積水化学工業、2030年に住宅カンパニーの売上高1.5倍以上に
グループ長期ビジョンを策定
積水化学工業は2030年をゴールとするグループ長期ビジョンを策定した。住宅カンパニーでは売上高の目標を19年度比で少なくとも1.5倍となる7500億円に設定した。
同社は30年をゴールとする、グループ長期ビジョンで、2兆円の売り上げ目標を掲げた。加藤敬太社長は「ESG経営を中心に置いた革新と創造で、社会課題解決への貢献を拡大し、30年に業容倍増を目指す」と強調した。住宅については、7500億〜8500億円の売り上げ目標を示した。
この長期ビジョンを踏まえ、同社は22年度までの3年間の新中期計画を策定。住宅カンパニーでは売上高を19年度比で6.8%増の5480億円、営業利益で同16.4%増の440億円を計画し、「カンパニーの最高益更新を狙っていく」と神吉利幸プレジデントは力を込めた。
目標達成を目指し、事業ポートフォリオを見直した。これまでコア事業(住宅、リフォーム)とフロンティア事業(不動産、住生活、海外)に分けていたが、これを①住宅②ストック③まちづくり④住生活⑤海外―の5つのポートフォリオに再構築。不動産とリフォームを統合しストックとし、また、新たにまちづくりを加えた。「主に住宅、ストック、まちづくりでの伸長を図っていく」(神吉プレジデント)。
住宅事業では、縮小する国内市場の中でも、戸建に軸足を置き、シェアナンバーワンに向け成長を図っていく考えだ。神吉プレジデントは「底堅い分譲戸建の市場において当社の最大の強みである工業化住宅の優位性で、シェアナンバーワンの実現を目指す」と強調。

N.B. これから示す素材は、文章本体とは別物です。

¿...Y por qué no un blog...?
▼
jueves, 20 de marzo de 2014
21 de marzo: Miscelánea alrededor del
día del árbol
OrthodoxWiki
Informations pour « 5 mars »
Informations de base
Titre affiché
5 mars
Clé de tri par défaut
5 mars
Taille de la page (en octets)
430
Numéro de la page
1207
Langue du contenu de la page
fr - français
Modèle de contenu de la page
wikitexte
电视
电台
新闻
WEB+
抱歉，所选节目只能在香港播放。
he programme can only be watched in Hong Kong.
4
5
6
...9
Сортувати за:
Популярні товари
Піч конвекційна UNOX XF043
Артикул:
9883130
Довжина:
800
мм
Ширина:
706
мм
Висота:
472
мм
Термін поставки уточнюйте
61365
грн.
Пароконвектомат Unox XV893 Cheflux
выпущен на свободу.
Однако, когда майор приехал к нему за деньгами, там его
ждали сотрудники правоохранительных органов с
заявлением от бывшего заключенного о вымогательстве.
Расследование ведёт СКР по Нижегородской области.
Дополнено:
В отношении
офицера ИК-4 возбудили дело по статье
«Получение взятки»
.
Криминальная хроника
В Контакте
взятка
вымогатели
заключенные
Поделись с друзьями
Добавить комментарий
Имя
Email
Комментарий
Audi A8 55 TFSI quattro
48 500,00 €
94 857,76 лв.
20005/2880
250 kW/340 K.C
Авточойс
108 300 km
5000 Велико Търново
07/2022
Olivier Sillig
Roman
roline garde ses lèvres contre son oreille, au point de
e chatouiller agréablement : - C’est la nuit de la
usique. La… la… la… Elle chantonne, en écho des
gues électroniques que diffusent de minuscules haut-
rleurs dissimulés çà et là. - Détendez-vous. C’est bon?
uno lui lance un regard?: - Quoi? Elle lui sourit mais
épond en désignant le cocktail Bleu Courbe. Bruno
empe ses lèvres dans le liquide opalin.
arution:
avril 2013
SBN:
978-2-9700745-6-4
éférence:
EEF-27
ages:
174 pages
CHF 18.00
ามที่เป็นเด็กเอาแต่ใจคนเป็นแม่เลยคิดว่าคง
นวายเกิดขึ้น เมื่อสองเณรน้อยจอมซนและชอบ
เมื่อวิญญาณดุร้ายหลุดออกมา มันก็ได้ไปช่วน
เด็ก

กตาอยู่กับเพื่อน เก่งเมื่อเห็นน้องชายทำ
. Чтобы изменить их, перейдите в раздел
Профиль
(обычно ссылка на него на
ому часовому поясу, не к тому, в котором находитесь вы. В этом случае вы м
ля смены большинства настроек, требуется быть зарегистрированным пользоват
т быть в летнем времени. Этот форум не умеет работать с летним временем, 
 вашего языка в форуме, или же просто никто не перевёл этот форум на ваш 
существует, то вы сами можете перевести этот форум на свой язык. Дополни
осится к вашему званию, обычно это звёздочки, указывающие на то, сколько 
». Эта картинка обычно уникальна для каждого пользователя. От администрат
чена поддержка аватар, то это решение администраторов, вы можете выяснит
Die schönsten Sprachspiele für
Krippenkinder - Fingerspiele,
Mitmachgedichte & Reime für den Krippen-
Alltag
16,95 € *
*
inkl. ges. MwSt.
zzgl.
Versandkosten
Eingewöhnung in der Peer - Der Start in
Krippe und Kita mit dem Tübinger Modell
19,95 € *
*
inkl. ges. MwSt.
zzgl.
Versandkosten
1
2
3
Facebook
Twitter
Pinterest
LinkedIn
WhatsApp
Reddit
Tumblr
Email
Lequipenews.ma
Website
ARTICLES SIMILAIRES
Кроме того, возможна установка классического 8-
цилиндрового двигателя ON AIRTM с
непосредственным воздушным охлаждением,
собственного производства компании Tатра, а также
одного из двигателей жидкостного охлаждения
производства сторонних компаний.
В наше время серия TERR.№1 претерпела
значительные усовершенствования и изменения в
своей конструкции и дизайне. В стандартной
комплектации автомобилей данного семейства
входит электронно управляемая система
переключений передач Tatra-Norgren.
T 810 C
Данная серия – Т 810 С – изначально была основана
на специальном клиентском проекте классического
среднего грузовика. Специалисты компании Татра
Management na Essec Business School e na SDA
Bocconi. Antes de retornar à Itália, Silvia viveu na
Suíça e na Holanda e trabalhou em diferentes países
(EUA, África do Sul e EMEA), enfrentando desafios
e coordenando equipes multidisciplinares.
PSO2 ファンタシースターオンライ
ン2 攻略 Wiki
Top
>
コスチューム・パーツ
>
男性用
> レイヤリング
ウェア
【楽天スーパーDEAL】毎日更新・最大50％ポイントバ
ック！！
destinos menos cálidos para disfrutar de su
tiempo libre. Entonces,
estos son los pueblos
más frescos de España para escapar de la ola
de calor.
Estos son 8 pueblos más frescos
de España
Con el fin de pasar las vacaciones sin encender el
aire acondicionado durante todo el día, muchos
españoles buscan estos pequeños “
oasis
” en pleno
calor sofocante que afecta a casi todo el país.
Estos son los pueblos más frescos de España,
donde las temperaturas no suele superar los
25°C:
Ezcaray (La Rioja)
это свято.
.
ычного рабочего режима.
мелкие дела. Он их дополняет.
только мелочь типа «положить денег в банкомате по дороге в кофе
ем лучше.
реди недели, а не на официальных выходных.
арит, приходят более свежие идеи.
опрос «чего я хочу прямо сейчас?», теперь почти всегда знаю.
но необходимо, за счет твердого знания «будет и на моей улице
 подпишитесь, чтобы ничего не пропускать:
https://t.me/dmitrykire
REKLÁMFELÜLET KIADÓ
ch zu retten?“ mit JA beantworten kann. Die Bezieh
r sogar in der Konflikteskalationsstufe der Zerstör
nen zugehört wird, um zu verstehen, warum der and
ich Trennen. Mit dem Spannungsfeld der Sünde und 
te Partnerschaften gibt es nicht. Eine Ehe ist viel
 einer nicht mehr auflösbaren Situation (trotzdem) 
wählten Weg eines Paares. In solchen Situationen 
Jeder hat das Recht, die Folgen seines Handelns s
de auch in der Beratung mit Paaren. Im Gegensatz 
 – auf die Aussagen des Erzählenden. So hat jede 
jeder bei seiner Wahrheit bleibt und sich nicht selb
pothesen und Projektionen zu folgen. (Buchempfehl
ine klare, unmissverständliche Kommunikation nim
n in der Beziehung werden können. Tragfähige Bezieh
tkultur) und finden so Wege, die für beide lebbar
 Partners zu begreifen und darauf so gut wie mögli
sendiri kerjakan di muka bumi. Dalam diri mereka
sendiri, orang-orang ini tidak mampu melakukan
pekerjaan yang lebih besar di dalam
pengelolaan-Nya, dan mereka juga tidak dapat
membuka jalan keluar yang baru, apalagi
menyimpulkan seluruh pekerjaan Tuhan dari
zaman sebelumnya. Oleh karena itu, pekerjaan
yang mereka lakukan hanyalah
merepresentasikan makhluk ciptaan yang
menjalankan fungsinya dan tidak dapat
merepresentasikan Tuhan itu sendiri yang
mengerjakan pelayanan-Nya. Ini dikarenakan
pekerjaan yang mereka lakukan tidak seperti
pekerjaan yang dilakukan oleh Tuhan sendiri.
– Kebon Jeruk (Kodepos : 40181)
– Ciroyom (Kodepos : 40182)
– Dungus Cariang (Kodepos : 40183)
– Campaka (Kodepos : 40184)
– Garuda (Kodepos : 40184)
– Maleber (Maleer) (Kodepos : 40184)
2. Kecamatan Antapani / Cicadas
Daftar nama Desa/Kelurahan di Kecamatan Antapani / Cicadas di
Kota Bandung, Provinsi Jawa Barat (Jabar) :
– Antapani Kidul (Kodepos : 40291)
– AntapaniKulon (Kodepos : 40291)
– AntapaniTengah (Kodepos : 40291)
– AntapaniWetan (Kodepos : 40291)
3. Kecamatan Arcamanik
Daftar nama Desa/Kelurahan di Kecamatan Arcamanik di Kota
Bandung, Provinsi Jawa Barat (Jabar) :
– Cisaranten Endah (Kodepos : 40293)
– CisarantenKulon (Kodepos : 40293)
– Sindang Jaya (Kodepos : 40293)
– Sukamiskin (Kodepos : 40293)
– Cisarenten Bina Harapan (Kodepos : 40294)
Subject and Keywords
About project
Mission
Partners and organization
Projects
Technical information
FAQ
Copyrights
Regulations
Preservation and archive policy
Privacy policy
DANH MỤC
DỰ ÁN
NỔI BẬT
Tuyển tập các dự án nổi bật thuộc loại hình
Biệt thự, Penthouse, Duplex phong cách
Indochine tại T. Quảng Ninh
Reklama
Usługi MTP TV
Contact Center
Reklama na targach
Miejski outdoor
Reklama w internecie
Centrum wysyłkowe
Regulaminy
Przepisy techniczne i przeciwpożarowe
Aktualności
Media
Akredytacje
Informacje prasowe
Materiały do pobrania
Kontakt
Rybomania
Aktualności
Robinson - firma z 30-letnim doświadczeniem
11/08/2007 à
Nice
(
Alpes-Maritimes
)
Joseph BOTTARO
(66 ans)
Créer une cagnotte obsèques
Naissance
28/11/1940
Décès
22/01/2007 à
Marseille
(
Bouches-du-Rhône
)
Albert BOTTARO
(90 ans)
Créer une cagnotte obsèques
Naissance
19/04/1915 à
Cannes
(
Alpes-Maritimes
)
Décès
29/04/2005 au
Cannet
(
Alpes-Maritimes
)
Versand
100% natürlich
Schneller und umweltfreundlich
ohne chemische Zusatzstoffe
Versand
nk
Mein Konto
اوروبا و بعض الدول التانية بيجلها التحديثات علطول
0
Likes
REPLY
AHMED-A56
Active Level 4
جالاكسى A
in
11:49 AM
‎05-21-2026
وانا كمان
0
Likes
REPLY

分譲戸建市場のうち2500万円以下の低価格帯が全体の5割近くあるとされる中、同社での割合は24%。「当社はまだ半分と、伸長の余地が大きくある」と述べた。22年度で売り上げ棟数1万2000棟の目標を掲げており、19年度比で1120棟増を計画。そのうちの800棟を建売で伸長させる考えだ。
具体的な戦略としては、営業人員を2900人体制に増強し、営業体制を強化する。体感型ショールームを全国40カ所まで増やす。また、スマートレジリエンスの進化にこだわった商品戦略を加速する。
ストック事業では、今回事業統合したリフォームと不動産の融合で55万のOB客を核に、事業の最大化を図る。賃貸リフォームの受注拡大や買い取り再販でのブランド展開も行う。
まちづくり事業では、朝霞プロジェクトをさらに発展させた積水化学グループの際立ちまちづくりを新事業としてさらに成長させる計画だ。新中期計画の3年間で、120億円の売り上げを実現する。「既にそれに向けた5つのプロジェクトの仕込みが完了している」と神吉プレジデントは明かした。